Kemal Kılıçdaroğlu, "İstanbul'da da bir tarih yazacağız" diyerek şöyle devam etti:
İstanbul'da da haramilerin iktidarına son vereceğiz. Son 15 yılda İstanbul'a harcanan para 150 milyar dolardan fazla. Hep beraber düşünmeliyiz, 150 milyar dolarla İstanbul'un hangi sorunu çözüldü. Hiçbir sorunu. Biz çözeceğiz, 5 yıl içinde yeni bir İstanbul, yeni bir dünya markası yaratacağız. Göreceksiniz Şişli nasıl İstanbul'un markası olduysa, Sarıgül'le 5 yıl içerisinde İstanbul bir dünya markası haline gelecek. İstanbul'a Paris'ten daha fazla turist gelecek. Ve göreceksiniz İstanbul'un ulaşım sorununu biz çözeceğiz. Cumhuriyet Halk Partisi çözecek. İstanbul bütçesi itibari ile pek çok bakanlıktan büyük. Büyük paralar var burada. Borçlarını da biliyoruz, her kuruşunu biliyoruz. Her sorunu biliyoruz, her sorunu nasıl çözeceğimizi biliyoruz. Bizim bir özelliğimiz var, biz kendimizi halka adamış siyasetçileriz. Biz halk için çalışır, halk için çaba harcarız. Ve biz birleşe birleşe kazanacağız. Hiç kimseyi ötekileştirmeden, hiç kimseye, 'kılığın kıyafetin böyle, etnik kimliğin böyle, inancın böyle' ayrım yapmayacağız. Herkesin bizim başımızın üstünde yeri var. "

"HERKESİN BENİM BAŞIM ÜSTÜNDE YERİ VAR"
Kılıçdaroğlu Çanakkale'ye gittiğini belirterek, "Çanakkale bizim bağımsızlık mücadelemizin en önemli adımıdır. Çanakkale'de dedelerimiz koyun koyuna yatıyor. Güzel bir Türkiye'yi bize bıraktılar. Bizim sözümüz, bizim ahdimiz var, biz de güzel bir Türkiye'yi çocuklarımıza bırakacağız, huzur içinde bırakacağız. Demokratik yollardan bırakacağız. Tek gücüm, tek güvencem halktır" dedi.
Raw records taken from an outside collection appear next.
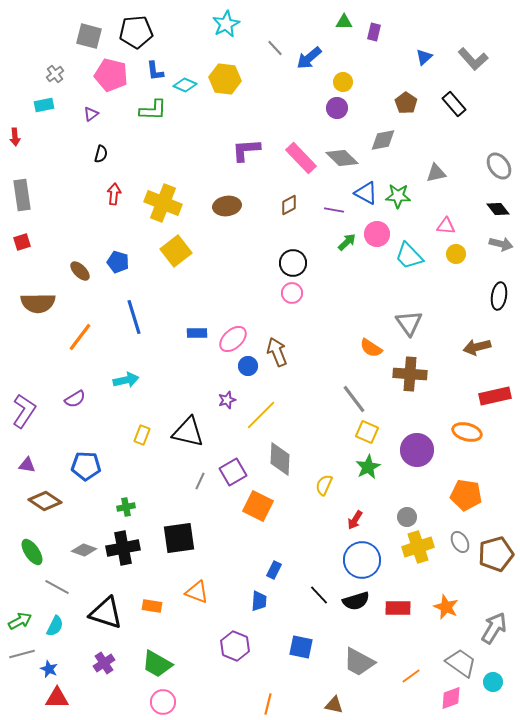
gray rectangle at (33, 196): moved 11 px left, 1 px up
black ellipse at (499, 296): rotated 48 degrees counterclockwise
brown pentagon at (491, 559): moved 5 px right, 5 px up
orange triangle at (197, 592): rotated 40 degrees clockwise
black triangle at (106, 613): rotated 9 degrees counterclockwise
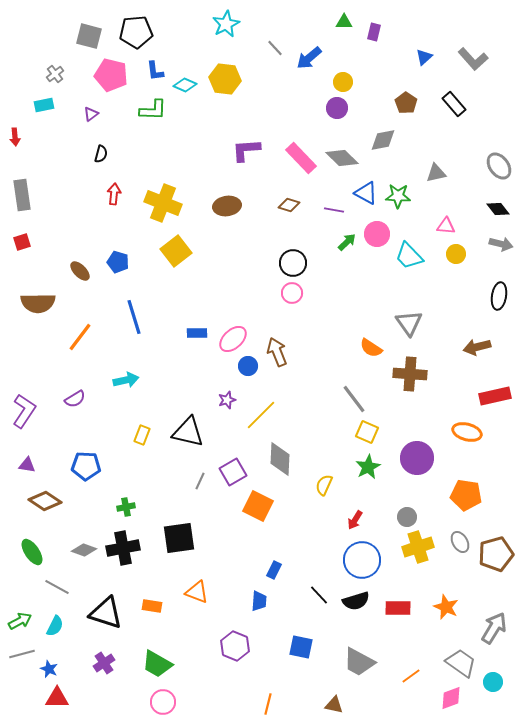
brown diamond at (289, 205): rotated 45 degrees clockwise
purple circle at (417, 450): moved 8 px down
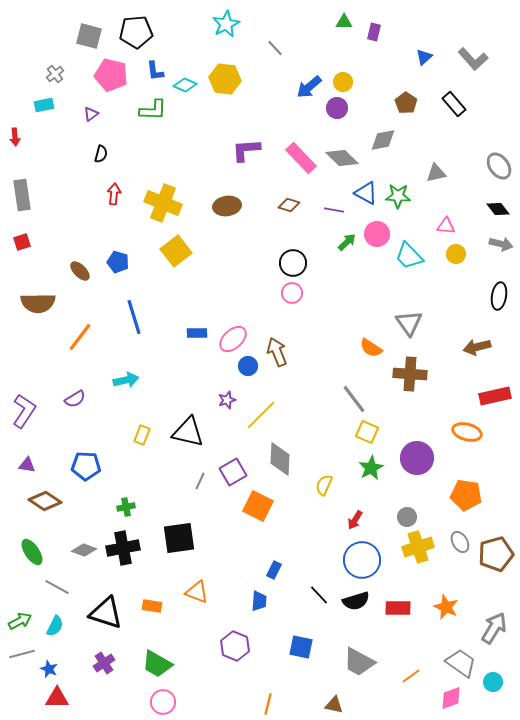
blue arrow at (309, 58): moved 29 px down
green star at (368, 467): moved 3 px right, 1 px down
Kılıçdaroğlu, "Sözüm var, ahtım var, doğu batı, kuzey güney ayrımı yapmayacağım. Bu topraklar üzerinde yaşayan herkesin benim başım üstünde yeri var. Mücadeleyi herkes için yapacağız" şeklinde konuştu.
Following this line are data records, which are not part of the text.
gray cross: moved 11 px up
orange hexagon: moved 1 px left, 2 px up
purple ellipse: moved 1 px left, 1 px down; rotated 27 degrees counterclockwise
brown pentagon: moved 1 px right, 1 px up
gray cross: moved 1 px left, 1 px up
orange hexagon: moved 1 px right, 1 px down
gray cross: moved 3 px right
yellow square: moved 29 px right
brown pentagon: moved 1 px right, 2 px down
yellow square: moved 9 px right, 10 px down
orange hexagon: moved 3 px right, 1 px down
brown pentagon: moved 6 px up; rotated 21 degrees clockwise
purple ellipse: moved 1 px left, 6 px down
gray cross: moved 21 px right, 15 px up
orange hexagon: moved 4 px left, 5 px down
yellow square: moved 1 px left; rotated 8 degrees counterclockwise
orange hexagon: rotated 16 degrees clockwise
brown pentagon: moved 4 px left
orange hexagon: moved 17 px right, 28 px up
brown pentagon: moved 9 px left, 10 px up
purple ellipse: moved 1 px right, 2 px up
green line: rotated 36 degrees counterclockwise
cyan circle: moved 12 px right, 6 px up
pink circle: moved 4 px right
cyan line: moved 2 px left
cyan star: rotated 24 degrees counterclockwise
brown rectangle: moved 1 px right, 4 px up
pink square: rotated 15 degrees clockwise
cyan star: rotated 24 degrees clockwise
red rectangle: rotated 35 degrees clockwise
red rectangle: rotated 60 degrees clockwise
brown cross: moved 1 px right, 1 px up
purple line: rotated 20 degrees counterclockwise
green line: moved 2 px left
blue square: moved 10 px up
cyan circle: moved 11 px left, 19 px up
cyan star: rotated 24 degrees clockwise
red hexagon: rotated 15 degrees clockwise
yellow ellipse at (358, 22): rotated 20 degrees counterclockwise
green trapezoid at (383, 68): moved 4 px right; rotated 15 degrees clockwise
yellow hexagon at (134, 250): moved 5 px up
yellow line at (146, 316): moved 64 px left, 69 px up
"GÖRKEMLİ BAYRAĞIMIZ DALGALANACAK"
Kemal Kılıçdaroğlu, "Bu ülkenin inşaların yağmur bekliyor. Yağmur toprağı beslediği sürece her şey olur" diyerek sözlerini şöyle sürdürdü:
"Bu bereketli yağmurlar umarım ayın 30'un da sandıklarda bereketli oylara dönüşmüş olur. Bu ülkede hiçbir çocuğun yatağa aç girmediği güzel bir ülkeyi beraber inşaa edeceğiz. Her evde huzurun olması için beraber mücadele edeceğiz. Önce Silivri diyeceğiz, sonra İstanbul diyeceğiz, sonra Türkiye diyeceğiz. Görkemli bayrağımız dalgalanacak bu ülkede, bundan eminim. Biz madem ki yedi düvele karşı mücadele ettik, madem ki en karanlık günleri birleşerek aştık, demokrasi geldi tıkandı haramiler iş başında , başçalan ve 40 haramiler var... Başçalan ve 40 haramileri al aşağı etmeye hazır mısınız? Emin olun biz de hazırız. Beraber mücadele edeceğiz, gazamız mübarek olsun."